To determine how well ERA and FIP predict future pitching performance, the pitching statistics for the 50 pitchers that pitched at least 162 innings in both 2014 and 2015 are obtained. 2014 ERA and FIP are tested to see how well they predict 2015 ERA by looking at their correlation with 2015 ERA. This is demonstrated by Figure 3, which tests how well 2014 ERA predicts 2015 ERA. There is a moderate, positive, linear relationship with a correlation coefficient of 0.382. Thus, it can be said that 2014 ERA is a moderately accurate predictor of 2015 ERA. Figure 4 demonstrates how well 2014 FIP predicts 2015 ERA. There is also a moderate, positive, linear relationship, but the correlation coefficient is higher at 0.462. Thus, there is a stronger relationship between 2014 FIP and 2015 ERA, and it can be said that 2014 FIP is a better predictor of 2015 ERA.
However, FIP is not the only fielding-independent statistic that is commonly used. xFIP is a variant of FIP that uses a pitcher’s fly ball rate instead of home runs in its formula. The logic behind this is that fly balls a pitcher gives up are a strong indicator of how many home runs a pitcher will give up in the future — an even better indicator than home runs themselves. The formula for xFIP is:
FIP = (13*(Fly Balls*League Home Run per Fly Ball Rate) + 3*(BB + HBP) – 2*K) / IP + FIP constant
Figure 5 demonstrates the relationship between 2014 xFIP and 2015 ERA. Similar to the aforementioned relationships, there is a moderate, positive, linear relationship, but with an even higher correlation coefficient at 0.520. Thus, in comparison to ERA and FIP, xFIP is the strongest predictor for pitcher success.

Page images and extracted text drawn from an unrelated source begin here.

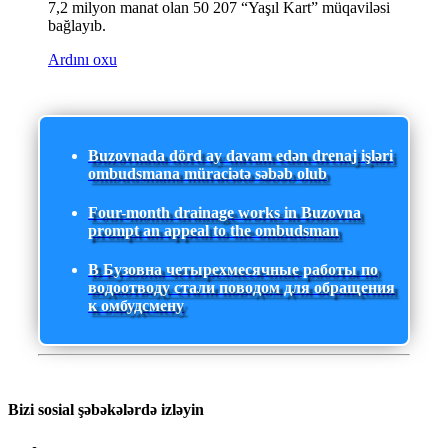
7,2 milyon manat olan 50 207 “Yaşıl Kart” müqaviləsi
bağlayıb.
Ardını oxu
Buzovnada dörd ay davam edən drenaj işləri
ombudsmana müraciətə səbəb olub
Four-month drainage works in Buzovna
prompt an appeal to the ombudsman
В Бузовна четырехмесячные работы по
водоотводу стали поводом для обращения
к омбудсмену
Bizi sosial şəbəkələrdə izləyin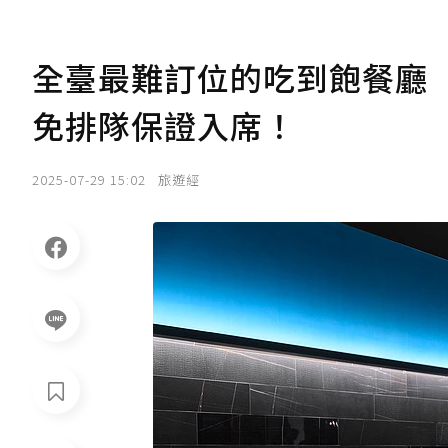
全臺最難訂位的吃到飽餐廳
免排隊保證入席！
2025-07-29 15:02
旅遊經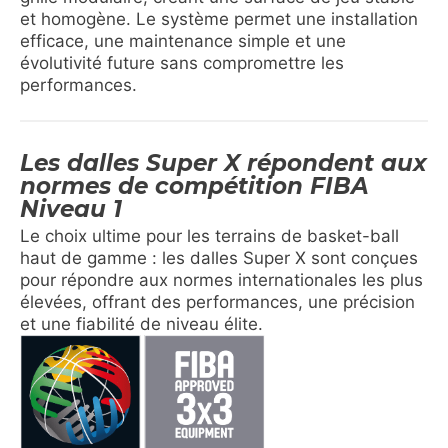
et homogène. Le système permet une installation
efficace, une maintenance simple et une
évolutivité future sans compromettre les
performances.
Les dalles Super X répondent aux
normes de compétition FIBA
Niveau 1
Le choix ultime pour les terrains de basket-ball
haut de gamme : les dalles Super X sont conçues
pour répondre aux normes internationales les plus
élevées, offrant des performances, une précision
et une fiabilité de niveau élite.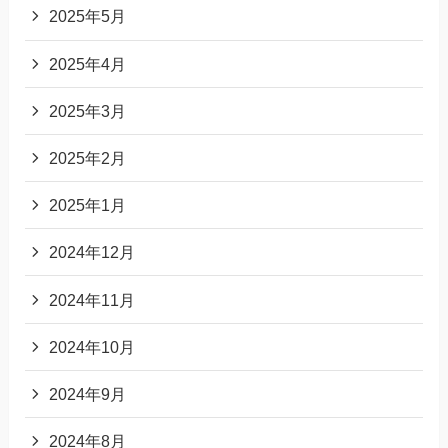
2025年5月
2025年4月
2025年3月
2025年2月
2025年1月
2024年12月
2024年11月
2024年10月
2024年9月
2024年8月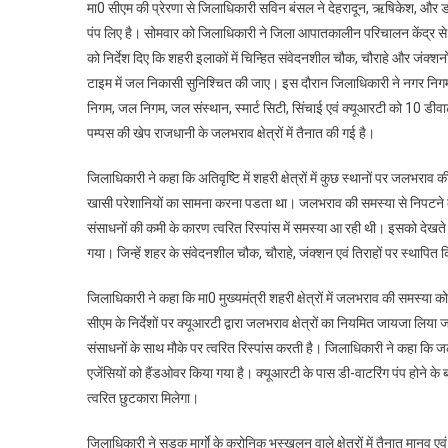
मा0 सीएम की प्रेरणा से जिलाधिकारी सविन बंसल ने देहरादून, ऋषिकेश, और ड
पंप लिए है। सोमवार को जिलाधिकारी ने जिला आपातकालीन परिचालन केंद्र से इन
को निर्देश दिए कि शहरी इलाकों में चिन्हित संवेदनशील चौक, चौराहे और जंक्शन
टाइम में जल निकासी सुनिश्चित की जाए। इस दौरान जिलाधिकारी ने नगर नि
निगम, जल निगम, जल संस्थान, स्मार्ट सिटी, सिंचाई एवं क्यूआरटी को 10 डीवाट
पम्पस की खेप राजधानी के जलभराव क्षेत्रों में तैनात की गई है।
जिलाधिकारी ने कहा कि अतिवृष्टि में शहरी क्षेत्रों में कुछ स्थानों पर जलभ
खासी परेशानियों का सामना करना पडता था। जलभराव की समस्या से निपटने के ल
संसाधनों की कमी के कारण त्वरित रिस्पांस में समस्या आ रही थी। इसको देखते हु
गया। जिन्हें शहर के संवेदनशील चौक, चौराहे, जंक्शन एवं तिराहों पर स्थापित 
जिलाधिकारी ने कहा कि मा0 मुख्यमंत्री शहरी क्षेत्रों में जलभराव की समस्या
सीएम के निर्देशों पर क्यूआरटी द्वारा जलभराव क्षेत्रों का नियमित जायजा ल
संसाधनों के साथ मौके पर त्वरित रिस्पांस करती है। जिलाधिकारी ने कहा कि जल
एजेंसियों को हैंडओवर किया गया है। क्यूआरटी के पास डी-वाटरिंग पंप होने 
त्वरित छुटकारा मिलेगा।
जिलाधिकारी ने सड़क मार्गाे के क्रोनिक भूस्खलन वाले क्षेत्रों में तैनात मानव 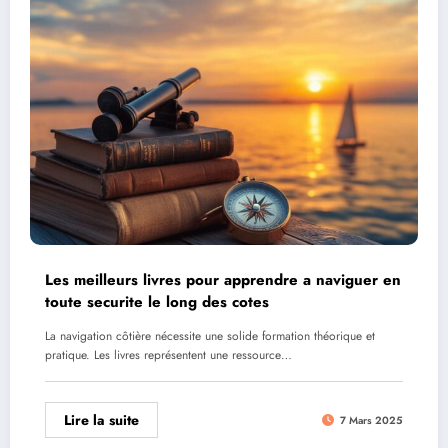
Les meilleurs livres pour apprendre a naviguer en
toute securite le long des cotes
La navigation côtière nécessite une solide formation théorique et
pratique. Les livres représentent une ressource…
Lire la suite
7 Mars 2025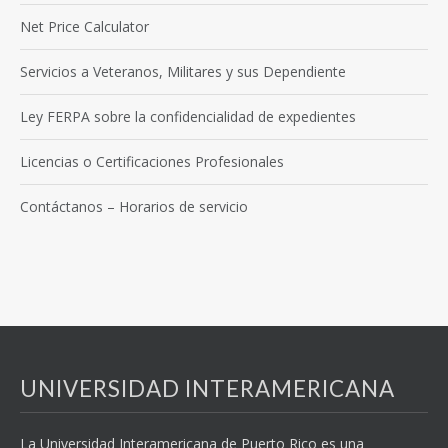
Net Price Calculator
Servicios a Veteranos, Militares y sus Dependiente
Ley FERPA sobre la confidencialidad de expedientes
Licencias o Certificaciones Profesionales
Contáctanos – Horarios de servicio
UNIVERSIDAD INTERAMERICANA
La Universidad Interamericana de Puerto Rico es una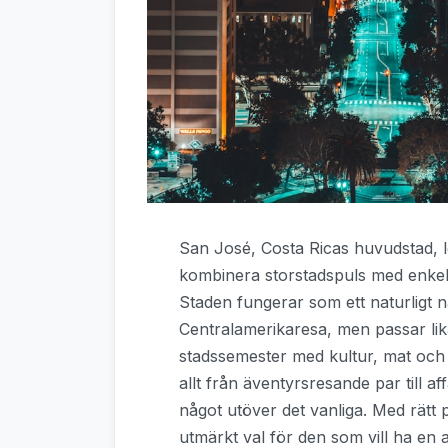
San José, Costa Ricas huvudstad, l
kombinera storstadspuls med enkel til
Staden fungerar som ett naturligt 
Centralamerikaresa, men passar lik
stadssemester med kultur, mat och hi
allt från äventyrsresande par till a
något utöver det vanliga. Med rätt p
utmärkt val för den som vill ha en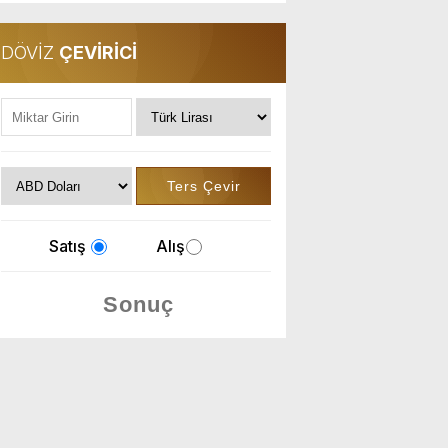
DÖVİZ
ÇEVİRİCİ
Satış
Alış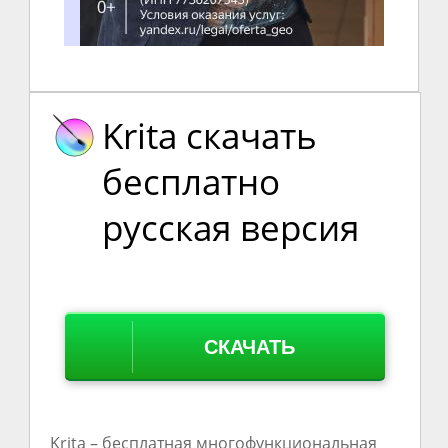
Krita скачать
бесплатно
русская версия
СКАЧАТЬ
Krita – бесплатная многофункциональная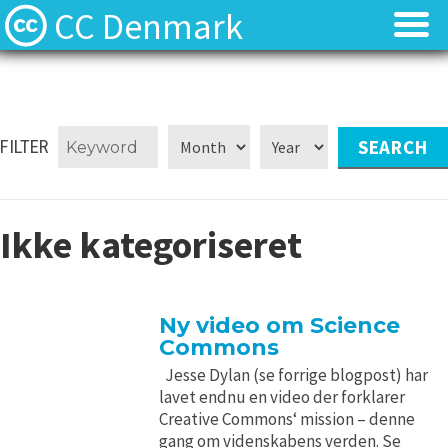
CC Denmark
Forsiden
Forsiden
Hvad er Creative Commons?
Hvad er Creative Commons?
FILTER
FAQ
FAQ
Ikke kategoriseret
Kontakt
Kontakt
Download
Download
Ny video om Science
Commons
Materialer
Materialer
Jesse Dylan (se forrige blogpost) har
lavet endnu en video der forklarer
Kilder
Kilder
Creative Commons‘ mission – denne
gang om videnskabens verden. Se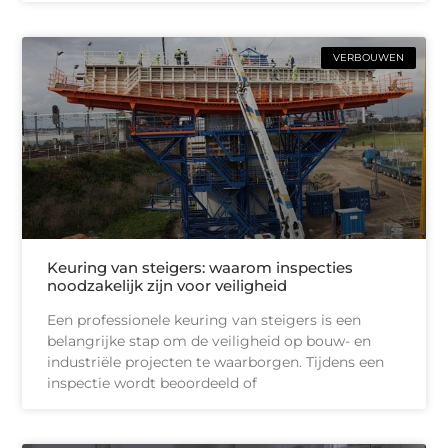
VERBOUWEN
Keuring van steigers: waarom inspecties
noodzakelijk zijn voor veiligheid
Een professionele keuring van steigers is een
belangrijke stap om de veiligheid op bouw- en
industriële projecten te waarborgen. Tijdens een
inspectie wordt beoordeeld of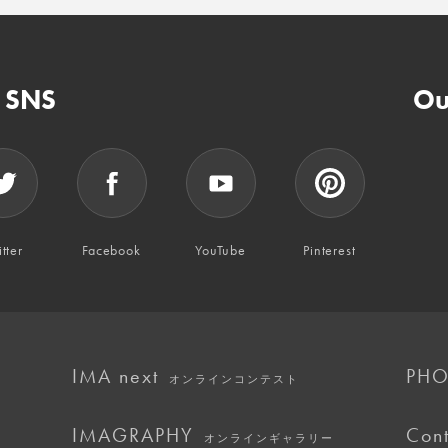
n SNS
Ou
tter
Facebook
YouTube
Pinterest
IMA next
PHO
オンラインコンテスト
IMAGRAPHY
Cont
オンラインギャラリー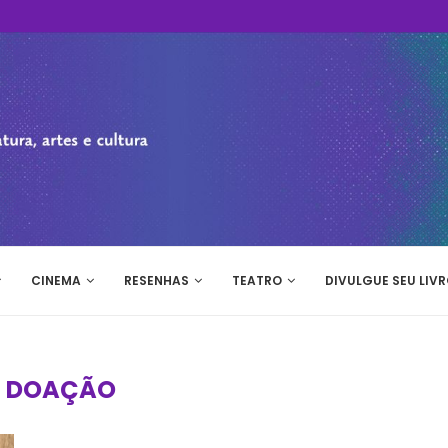
CINEMA
RESENHAS
TEATRO
DIVULGUE SEU LIVR
:
DOAÇÃO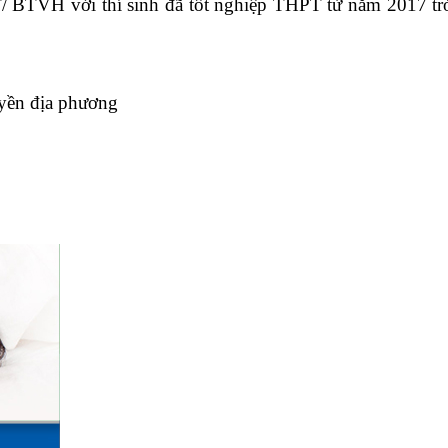
H với thí sinh đã tốt nghiệp THPT từ năm 2017 trở về
yền địa phương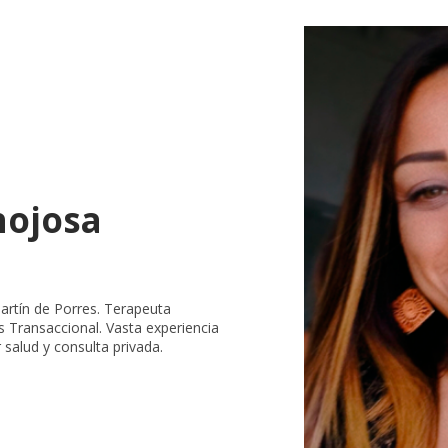
nojosa
Martín de Porres. Terapeuta
 Transaccional. Vasta experiencia
 salud y consulta privada.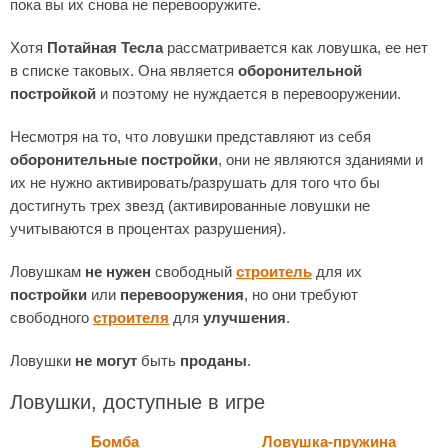
пока вы их снова не перевооружите.
Хотя
Потайная Тесла
рассматривается как ловушка, ее нет
в списке таковых. Она является
оборонительной
постройкой
и поэтому не нуждается в перевооружении.
Несмотря на то, что ловушки представляют из себя
оборонительные постройки
, они не являются зданиями и
их не нужно активировать/разрушать для того что бы
достигнуть трех звезд (активированные ловушки не
учитываются в процентах разрушения).
Ловушкам
не нужен
свободный
строитель
для их
постройки
или
перевооружения
, но они требуют
свободного
строителя
для
улучшения
.
Ловушки
не могут
быть
проданы
.
Ловушки, доступные в игре
Бомба
Ловушка-пружина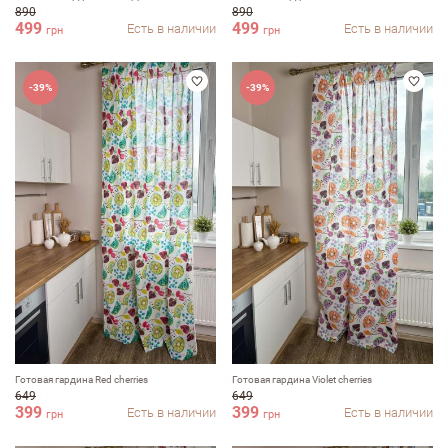
890
890
499
499
Есть в наличии
Есть в наличии
грн
грн
-39%
-39%
Готовая гардина Red cherries
Готовая гардина Violet cherries
649
649
399
399
Есть в наличии
Есть в наличии
грн
грн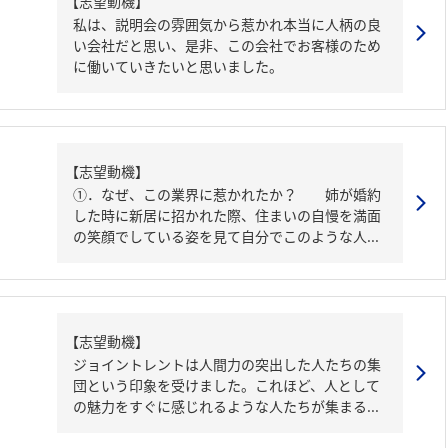
【志望動機】
私は、説明会の雰囲気から惹かれ本当に人柄の良
い会社だと思い、是非、この会社でお客様のため
に働いていきたいと思いました。
【志望動機】
①．なぜ、この業界に惹かれたか？ 姉が婚約
した時に新居に招かれた際、住まいの自慢を満面
の笑顔でしている姿を見て自分でこのような人...
【志望動機】
ジョイントレントは人間力の突出した人たちの集
団という印象を受けました。これほど、人として
の魅力をすぐに感じれるような人たちが集まる...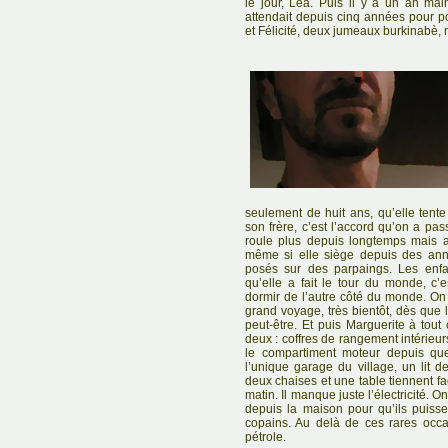
le jour, Léa. Puis il y a un an ma
attendait depuis cinq années pour p
et Félicité, deux jumeaux burkinabè, n
seulement de huit ans, qu’elle tente 
son frère, c’est l’accord qu’on a pa
roule plus depuis longtemps mais a
même si elle siège depuis des ann
posés sur des parpaings. Les enfa
qu’elle a fait le tour du monde, c’e
dormir de l’autre côté du monde. O
grand voyage, très bientôt, dès que 
peut-être. Et puis Marguerite à tout c
deux : coffres de rangement intérieurs
le compartiment moteur depuis que 
l’unique garage du village, un lit 
deux chaises et une table tiennent fac
matin. Il manque juste l’électricité. 
depuis la maison pour qu’ils puisse
copains. Au delà de ces rares occa
pétrole.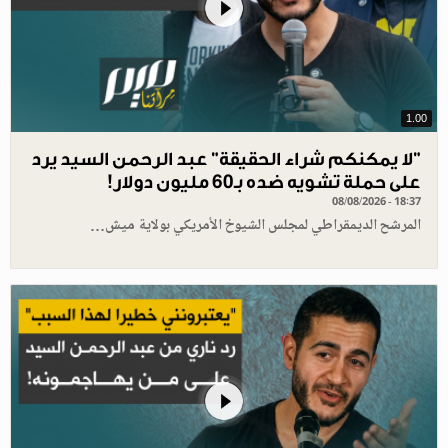
1.00
"لا يمكنكم شراء الحقيقة" عبد الرحمن السيد يرد
على حملة تشويه ضده بـ60 مليون دولار!
08/08/2026 - 18:37
المرشح الديمقراطي لمجلس الشيوخ الأمريكي بولاية ميش…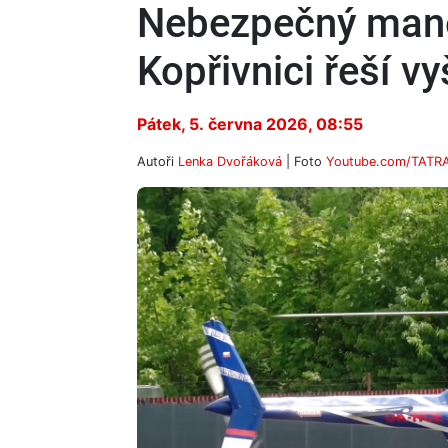
Nebezpečný manév
Kopřivnici řeší vy
Pátek, 5. června 2026, 08:55
Autoři
Lenka Dvořáková
| Foto
Youtube.com/TATR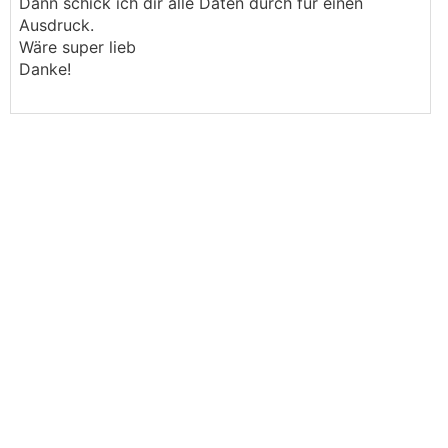
Dann schick ich dir alle Daten durch für einen
Ausdruck.
Wäre super lieb
Danke!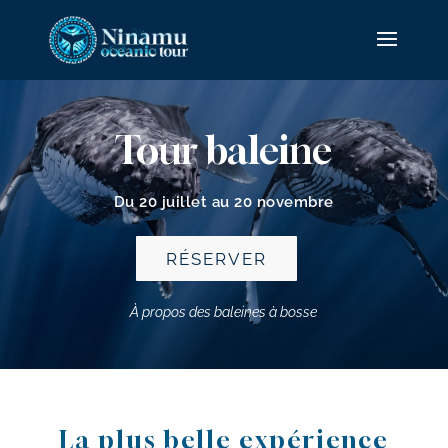
Tour baleine
Du 20 juillet au 20 novembre
RÉSERVER
À propos des baleines à bosse
La plus belle expérience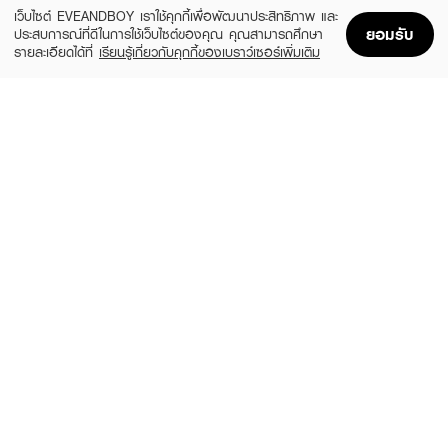
NOTIFY ME
เว็บไซต์ EVEANDBOY เราใช้คุกกี้เพื่อพัฒนาประสิทธิภาพ และ
ยอมรับ
ประสบการณ์ที่ดีในการใช้เว็บไซต์ของคุณ คุณสามารถศึกษา
รายละเอียดได้ที่
เรียนรู้เกี่ยวกับคุกกี้ของเบราว์เซอร์เพิ่มเติม
Home
Home
Promotions
Promotions
Shopping Bag
Shopping Bag
Account
Account
MELLME
SASI
Eyebrow Pencil
Brow To Be Auto Pencil
(34%)
฿18
฿59
฿89
2 Variations
2 Variations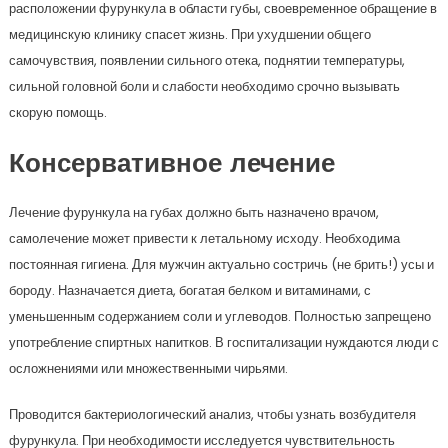
расположении фурункула в области губы, своевременное обращение в
медицинскую клинику спасет жизнь. При ухудшении общего
самочувствия, появлении сильного отека, поднятии температуры,
сильной головной боли и слабости необходимо срочно вызывать
скорую помощь.
Консервативное лечение
Лечение фурункула на губах должно быть назначено врачом,
самолечение может привести к летальному исходу. Необходима
постоянная гигиена. Для мужчин актуально состричь (не брить!) усы и
бороду. Назначается диета, богатая белком и витаминами, с
уменьшенным содержанием соли и углеводов. Полностью запрещено
употребление спиртных напитков. В госпитализации нуждаются люди с
осложнениями или множественными чирьями.
Проводится бактериологический анализ, чтобы узнать возбудителя
фурункула. При необходимости исследуется чувствительность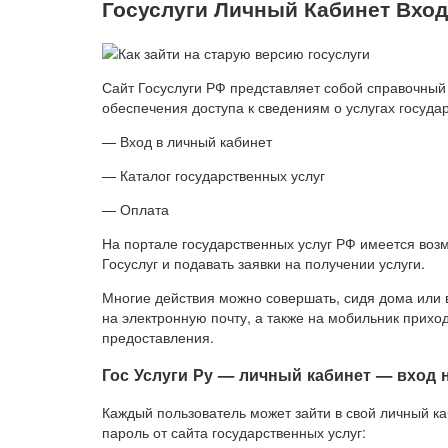
Госуслуги Личный Кабинет Вхо
Сайт Госуслуги РФ представляет собой справочны
обеспечения доступа к сведениям о услугах госуда
— Вход в личный кабинет
— Каталог государственных услуг
— Оплата
На портале государственных услуг РФ имеется во
Госуслуг и подавать заявки на получении услуги.
Многие действия можно совершать, сидя дома или 
на электронную почту, а также на мобильник прихо
предоставления.
Гос Услуги Ру — личный кабинет — вход н
Каждый пользователь может зайти в свой личный каб
пароль от сайта государственных услуг: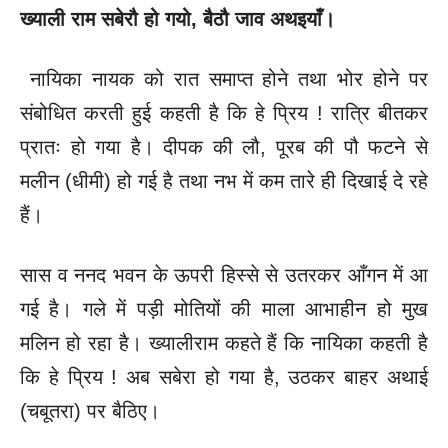
ख्याली राम सबेरौ हो गयो
, बैठौ जाव अथइयाँ।
नायिका नायक को रात समाप्त होने तथा भोर होने पर
संबोधित करती हुई कहती है कि हे प्रिय ! रात्रि बीतकर
प्रातः हो गया है। दीपक की लौ, पूरब की पौ फटने से
मलीन (धीमी) हो गई है तथा नभ में कम तारे ही दिखाई दे रहे
हैं।
सास व ननद भवन के ऊपरी हिस्से से उतरकर आँगन में आ
गई है। गले में पड़ी मोतियों की माला आभाहीन हो मुख
मलिन हो रहा है। ख्यालीराम कहते हैं कि नायिका कहती है
कि हे प्रिय ! अब सबेरा हो गया है, उठकर बाहर अथाई
(चबूतरा) पर बैठिए।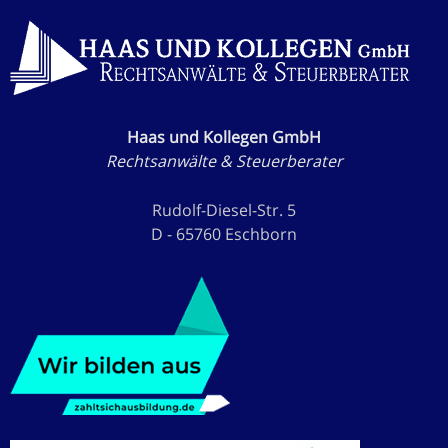
Haas und Kollegen GmbH
Rechtsanwälte & Steuerberater
Rudolf-Diesel-Str. 5
D - 65760 Eschborn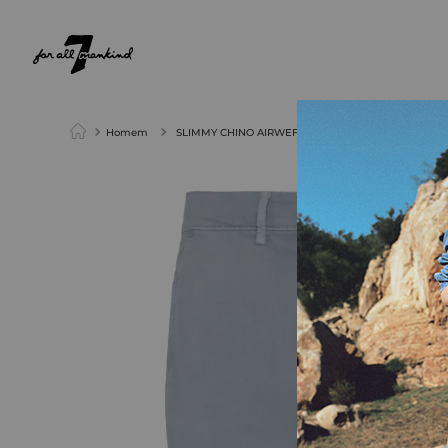
NEW ARRIVALS
PARA ELA
PARA ELE
Homem
SLIMMY CHINO AIRWEFT TWILL COLDGIN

Skill-Interactive ERA, abbreviated as SIERA, is another fielding-independent statistic. It is a variant of xFIP, but it accounts for various factors that make xFIP less accurate. For example, each walk given up by a pitcher is less detrimental if he generally walks few batters, whereas each walk given up by a pitcher is more detrimental if he generally walks more batters. Thus, SIERA takes this into account. The complete formula of SIERA can be viewed here. Figure 6 shows the relationship between 2014 SIERA and 2015 ERA. There is a moderate, positive, linear relationship with a correlation coefficient of 0.517. This is almost the same as xFIP’s correlation coefficient with 2015 ERA, which was 0.520. Overall, there is likely not a very significant difference in predicting ERA using SIERA or xFIP, but this assertion can be better tested through obtaining more data.
What can be concluded from this piece is how much defensive performance and luck can alter a pitcher’s ERA, and what statistics should be used to predict future performance for pitchers. On average defensive performance and luck account provide about half a run in variation of a starting pitcher’s ERA, and about one run in variation of a relief pitcher’s ERA. Additionally, the statistics that are most effective in predicting future pitching performance are xFIP and SIERA.
I want to thank my AP Statistics teacher, Ms. Rachel Congress, for teaching me a lot of the material about statistics that I applied in this paper.